+++ Source data
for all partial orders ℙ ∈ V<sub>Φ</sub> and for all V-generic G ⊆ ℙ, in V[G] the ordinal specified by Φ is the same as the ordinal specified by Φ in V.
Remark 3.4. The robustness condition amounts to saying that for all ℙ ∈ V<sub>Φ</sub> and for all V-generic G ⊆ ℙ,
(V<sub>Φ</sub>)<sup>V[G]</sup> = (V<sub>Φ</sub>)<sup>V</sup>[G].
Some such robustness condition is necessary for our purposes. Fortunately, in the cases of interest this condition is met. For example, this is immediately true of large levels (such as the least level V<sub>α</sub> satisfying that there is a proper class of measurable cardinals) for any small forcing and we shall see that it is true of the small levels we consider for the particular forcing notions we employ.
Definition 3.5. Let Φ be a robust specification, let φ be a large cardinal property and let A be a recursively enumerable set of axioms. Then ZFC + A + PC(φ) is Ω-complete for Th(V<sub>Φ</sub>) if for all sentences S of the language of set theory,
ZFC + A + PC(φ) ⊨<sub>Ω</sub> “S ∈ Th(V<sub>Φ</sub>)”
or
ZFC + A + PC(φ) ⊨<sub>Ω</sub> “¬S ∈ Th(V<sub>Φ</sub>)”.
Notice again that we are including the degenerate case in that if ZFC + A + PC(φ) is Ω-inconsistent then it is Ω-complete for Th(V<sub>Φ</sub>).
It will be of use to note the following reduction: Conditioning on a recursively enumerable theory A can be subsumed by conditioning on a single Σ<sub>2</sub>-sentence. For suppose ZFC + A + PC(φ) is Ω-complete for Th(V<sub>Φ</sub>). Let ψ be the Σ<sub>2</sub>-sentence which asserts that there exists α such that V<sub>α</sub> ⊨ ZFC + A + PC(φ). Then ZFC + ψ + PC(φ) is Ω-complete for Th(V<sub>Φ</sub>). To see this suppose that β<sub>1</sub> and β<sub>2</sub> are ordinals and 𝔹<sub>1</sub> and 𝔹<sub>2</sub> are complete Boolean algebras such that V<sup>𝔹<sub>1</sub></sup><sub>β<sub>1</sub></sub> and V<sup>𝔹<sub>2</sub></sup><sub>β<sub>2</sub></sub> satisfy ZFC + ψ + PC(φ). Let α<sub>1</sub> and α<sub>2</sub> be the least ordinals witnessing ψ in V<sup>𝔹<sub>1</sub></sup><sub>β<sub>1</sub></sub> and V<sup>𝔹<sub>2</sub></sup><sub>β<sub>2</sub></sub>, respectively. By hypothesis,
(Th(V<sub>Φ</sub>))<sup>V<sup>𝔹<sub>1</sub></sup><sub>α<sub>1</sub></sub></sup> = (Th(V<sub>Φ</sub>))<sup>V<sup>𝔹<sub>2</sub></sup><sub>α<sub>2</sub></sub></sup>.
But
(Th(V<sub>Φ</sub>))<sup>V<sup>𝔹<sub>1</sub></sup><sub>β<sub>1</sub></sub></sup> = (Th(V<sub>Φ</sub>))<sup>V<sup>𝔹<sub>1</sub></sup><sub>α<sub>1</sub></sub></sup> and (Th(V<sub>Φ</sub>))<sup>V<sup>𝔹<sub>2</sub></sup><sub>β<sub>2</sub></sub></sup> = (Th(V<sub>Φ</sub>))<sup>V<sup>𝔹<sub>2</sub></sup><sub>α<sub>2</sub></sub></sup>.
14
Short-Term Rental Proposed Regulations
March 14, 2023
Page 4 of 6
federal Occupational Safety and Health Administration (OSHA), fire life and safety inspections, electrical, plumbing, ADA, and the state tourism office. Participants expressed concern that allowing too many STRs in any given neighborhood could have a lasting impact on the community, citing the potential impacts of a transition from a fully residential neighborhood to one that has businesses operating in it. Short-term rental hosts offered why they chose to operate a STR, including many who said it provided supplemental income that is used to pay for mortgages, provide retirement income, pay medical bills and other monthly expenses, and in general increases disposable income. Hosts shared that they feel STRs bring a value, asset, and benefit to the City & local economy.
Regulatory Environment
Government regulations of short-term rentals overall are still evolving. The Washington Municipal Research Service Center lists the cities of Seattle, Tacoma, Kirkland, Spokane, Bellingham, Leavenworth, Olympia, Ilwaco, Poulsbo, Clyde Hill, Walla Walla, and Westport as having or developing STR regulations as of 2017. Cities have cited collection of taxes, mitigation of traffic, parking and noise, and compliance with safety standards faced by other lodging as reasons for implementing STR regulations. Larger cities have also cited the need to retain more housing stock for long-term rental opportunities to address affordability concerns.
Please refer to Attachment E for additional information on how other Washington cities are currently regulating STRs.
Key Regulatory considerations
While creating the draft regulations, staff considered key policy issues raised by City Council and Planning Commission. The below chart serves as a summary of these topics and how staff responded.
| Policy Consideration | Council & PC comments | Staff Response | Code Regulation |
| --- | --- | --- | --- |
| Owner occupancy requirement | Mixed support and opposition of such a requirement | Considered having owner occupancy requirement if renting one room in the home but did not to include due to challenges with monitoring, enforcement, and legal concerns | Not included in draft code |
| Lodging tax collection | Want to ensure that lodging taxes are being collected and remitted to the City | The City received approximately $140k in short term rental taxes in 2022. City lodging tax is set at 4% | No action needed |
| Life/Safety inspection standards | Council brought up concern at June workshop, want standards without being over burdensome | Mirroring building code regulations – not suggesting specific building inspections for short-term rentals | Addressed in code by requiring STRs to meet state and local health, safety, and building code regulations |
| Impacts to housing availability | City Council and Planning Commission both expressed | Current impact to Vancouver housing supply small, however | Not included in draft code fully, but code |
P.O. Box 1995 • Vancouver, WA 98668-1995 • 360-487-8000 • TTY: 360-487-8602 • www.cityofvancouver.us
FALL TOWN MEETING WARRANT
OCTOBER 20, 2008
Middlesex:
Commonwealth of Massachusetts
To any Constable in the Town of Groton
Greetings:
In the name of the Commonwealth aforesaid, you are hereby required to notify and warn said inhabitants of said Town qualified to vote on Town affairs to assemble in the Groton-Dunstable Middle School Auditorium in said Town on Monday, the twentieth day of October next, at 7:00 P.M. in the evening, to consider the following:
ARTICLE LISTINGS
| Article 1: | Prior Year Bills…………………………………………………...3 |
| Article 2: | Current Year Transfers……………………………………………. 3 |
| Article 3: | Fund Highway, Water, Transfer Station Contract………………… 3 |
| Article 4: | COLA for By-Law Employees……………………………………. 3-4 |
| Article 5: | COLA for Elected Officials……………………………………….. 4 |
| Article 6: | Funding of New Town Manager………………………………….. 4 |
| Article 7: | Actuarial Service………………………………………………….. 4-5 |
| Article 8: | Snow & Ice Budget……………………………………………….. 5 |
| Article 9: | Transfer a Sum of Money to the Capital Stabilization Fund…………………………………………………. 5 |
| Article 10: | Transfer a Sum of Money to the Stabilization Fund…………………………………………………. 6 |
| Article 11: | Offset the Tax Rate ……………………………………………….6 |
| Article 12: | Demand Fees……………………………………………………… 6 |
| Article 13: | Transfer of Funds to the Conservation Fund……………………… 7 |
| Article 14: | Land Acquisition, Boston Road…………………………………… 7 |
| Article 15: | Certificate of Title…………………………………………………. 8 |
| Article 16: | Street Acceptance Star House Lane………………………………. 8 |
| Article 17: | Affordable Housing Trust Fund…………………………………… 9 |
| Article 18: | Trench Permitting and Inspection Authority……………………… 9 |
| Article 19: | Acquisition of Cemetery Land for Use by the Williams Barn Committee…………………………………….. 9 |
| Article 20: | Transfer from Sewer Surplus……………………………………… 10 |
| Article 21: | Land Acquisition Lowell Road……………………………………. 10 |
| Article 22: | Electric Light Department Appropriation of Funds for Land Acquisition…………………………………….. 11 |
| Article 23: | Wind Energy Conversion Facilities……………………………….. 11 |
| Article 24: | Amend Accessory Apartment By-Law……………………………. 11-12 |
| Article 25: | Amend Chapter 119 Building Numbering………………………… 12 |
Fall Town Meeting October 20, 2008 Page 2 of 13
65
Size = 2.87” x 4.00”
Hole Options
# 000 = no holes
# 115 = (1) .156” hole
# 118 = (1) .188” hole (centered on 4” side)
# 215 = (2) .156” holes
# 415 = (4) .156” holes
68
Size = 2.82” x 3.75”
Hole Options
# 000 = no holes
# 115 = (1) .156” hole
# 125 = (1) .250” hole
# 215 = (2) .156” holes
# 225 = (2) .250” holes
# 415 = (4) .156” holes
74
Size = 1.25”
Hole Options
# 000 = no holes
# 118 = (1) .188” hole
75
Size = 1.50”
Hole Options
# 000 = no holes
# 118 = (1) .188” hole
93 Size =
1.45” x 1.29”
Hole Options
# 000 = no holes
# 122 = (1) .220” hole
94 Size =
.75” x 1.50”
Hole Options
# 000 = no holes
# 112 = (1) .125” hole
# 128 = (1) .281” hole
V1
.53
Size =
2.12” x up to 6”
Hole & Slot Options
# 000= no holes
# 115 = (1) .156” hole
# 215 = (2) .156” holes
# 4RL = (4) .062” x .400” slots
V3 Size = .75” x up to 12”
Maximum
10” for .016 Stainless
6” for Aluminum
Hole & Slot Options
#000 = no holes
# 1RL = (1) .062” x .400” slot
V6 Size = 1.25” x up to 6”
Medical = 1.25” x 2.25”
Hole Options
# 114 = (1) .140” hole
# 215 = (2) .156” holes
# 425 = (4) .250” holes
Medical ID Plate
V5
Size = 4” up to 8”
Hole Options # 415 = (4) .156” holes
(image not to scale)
++++++
= How to complete this task =
Please return each line of the listing above that contains "Page".

= Response area =
Page 4 of 6
Fall Town Meeting October 20, 2008 Page 2 of 13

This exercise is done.